No regime político da economia e do valor, impera, de maneira inelutável, o valor de troca  entre o material e o simbólico, entre o individual e o social, entre o humano e o técnico. Uma consequência pavorosa desta constatação é que o que chega a construir-se a posteriori como um possível “erro” de decisão política (não investir 14.000 euros num sistema de segurança ferroviária) é na realidade a manifestação da eficiência da própria lógica do benefício e do risco. Porque no capitalismo de casino, por definição, a lógica da probabilidade e do risco nunca erra. E as decisões baseadas em probabilidades são, exatamente, isso: cálculos rigorosos sobre o risco assumível polos gestores e possuidores do poder. Nenhuma ordem económica baseada no benefício tem vocação de suicídio, e o Discurso que o sistema produz é, portanto, a manifestação crua e nua dessa lógica e regime. Nem a sua interpretação é necessária, porque, no mínimo que observemos os outros signos do social, o conteúdo real do discurso (a decisão, o decreto, a lei, a declaração oficial) se desvenda a si próprio:

“La polémica sobre la necesidad de balizas de velocidad en el tramo, reclamadas ahora por los maquinistas, sigue abierta. Nadie cuestiona que ese elemento adicional de seguridad casi blindaría el tramo, pero fuentes de Adif [Administrador de Infraestructuras Ferroviarias] replican que el maquinista tiene que ser responsable de lo que hace en cabina, como un conductor de autobús o un piloto de avión. «Llenar la vía férrea de balizas de velocidad es una inversión carísima, e innecesaria si cada uno hace su trabajo; el que le corresponde y para el que está capacitado».” ("La policía analiza las llamadas de los dos móviles del maquinista", ABC, edição digital, 28 de julho de 2013; recuperada em 28-07-2013, 20h. 27 m.).

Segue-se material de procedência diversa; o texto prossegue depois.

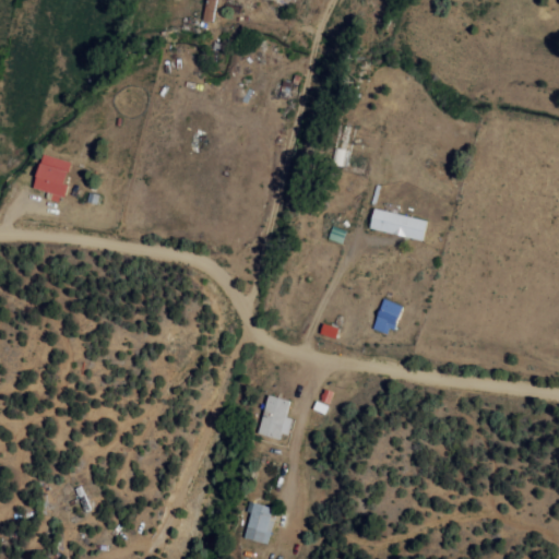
[(213,22),(214,0),(203,0),(202,21),(213,22)]
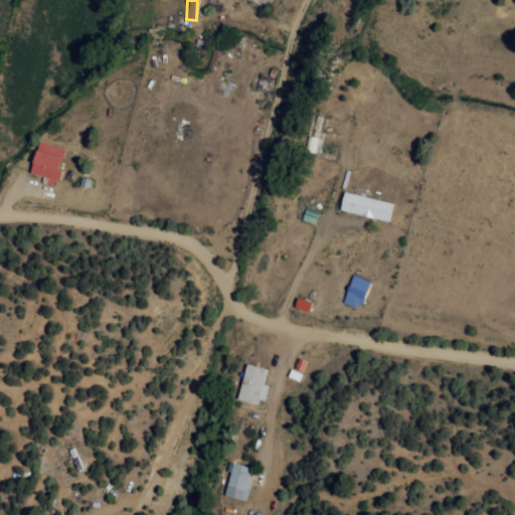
[(28,173),(57,181),(60,170),(57,169),(63,149),(37,142),(28,173)]
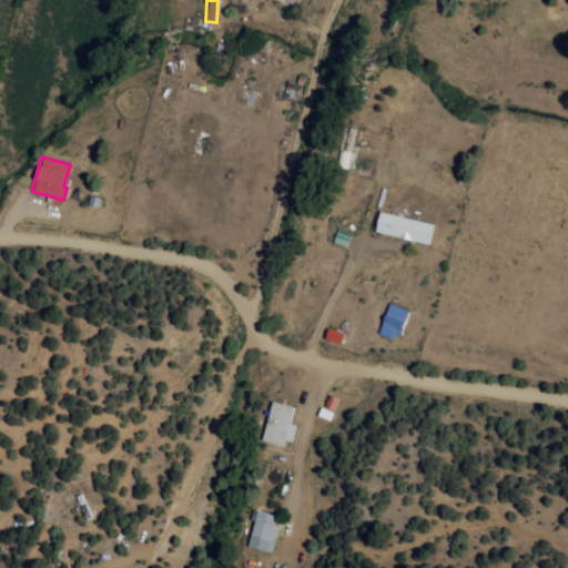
[(433,224),(377,212),(373,232),(428,244),(433,224)]
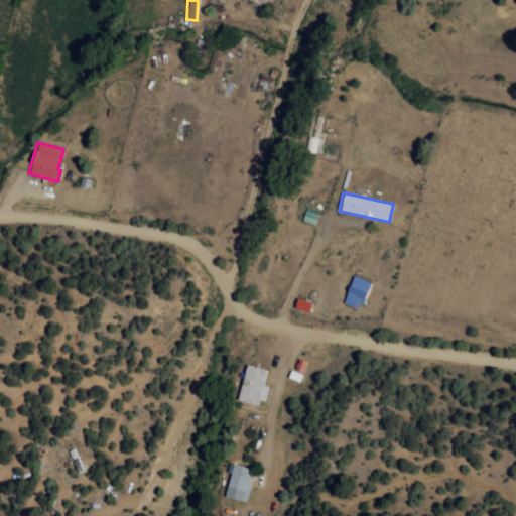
[(369,282),(353,275),(341,301),(358,309),(369,282)]
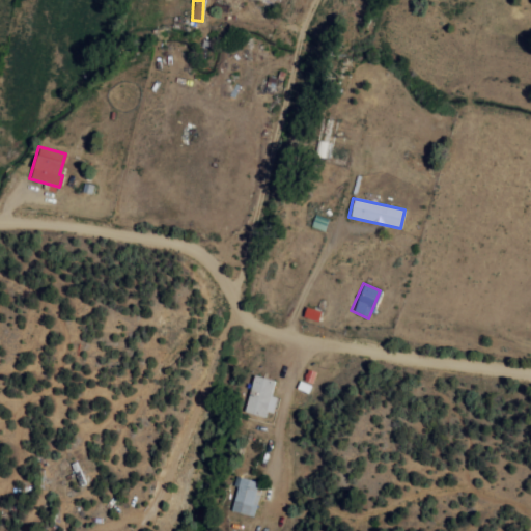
[(274,397),(270,395),(274,381),(253,374),(243,411),(269,418),(274,397)]
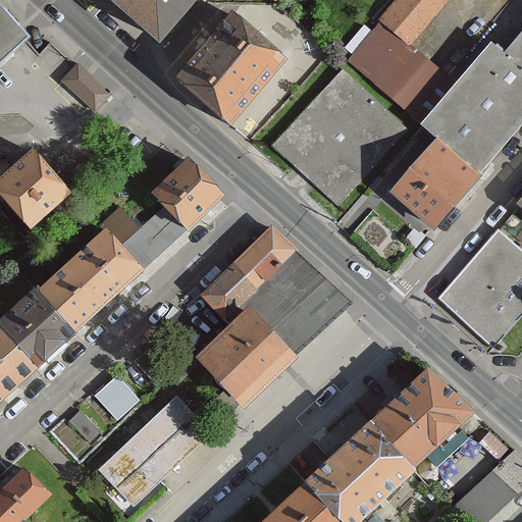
[(112,0),(159,41),(195,0),(112,0)]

Como na transparência discursiva dos estados preparados para as novas invasões coloniais ("Nos próximos dias atacaremos o Iraque", anunciava o presidente dos EUA George Bush em 2003 com impunidade), o discurso do capitalismo tardio lamina até a riqueza da implicatura: ele diz, também com impunidade, que em certos lugares do espaço do mercado, e em certos tempos da sua transformação num princípio totalizador, a vida humana é tão barata que investir demais na sua proteção é ineficiente, desnecessário; existe o trabalho específico regulado para isso; a ordem laboral capacita as pessoas para esse trabalho; e quem o incumpre é culpado. Assim, as palavras de decisão política consagram eficazmente as relações de valor e de trocabilidade entre máquinas, força de trabalho ativa (máquinas orgânicas), e vidas humanas (força de trabalho potencial).

Felizmente, porém, sabemos que o valor é uma propriedade intersubjetiva de desejabilidade social numa dada ordem, não um atributo inerente à matéria, ao social e aos símbolos. E tanto o caráter do valor das vidas, cousas e palavras quanto as lógicas da sua convertibilidade podem ser mudados. Mas, enquanto o império do valor e da sua trocabilidade perdurar, trágicos eventos como o de Compostela continuarão a ser amostras transparentes da terrível base que sustenta o icebergue do discurso.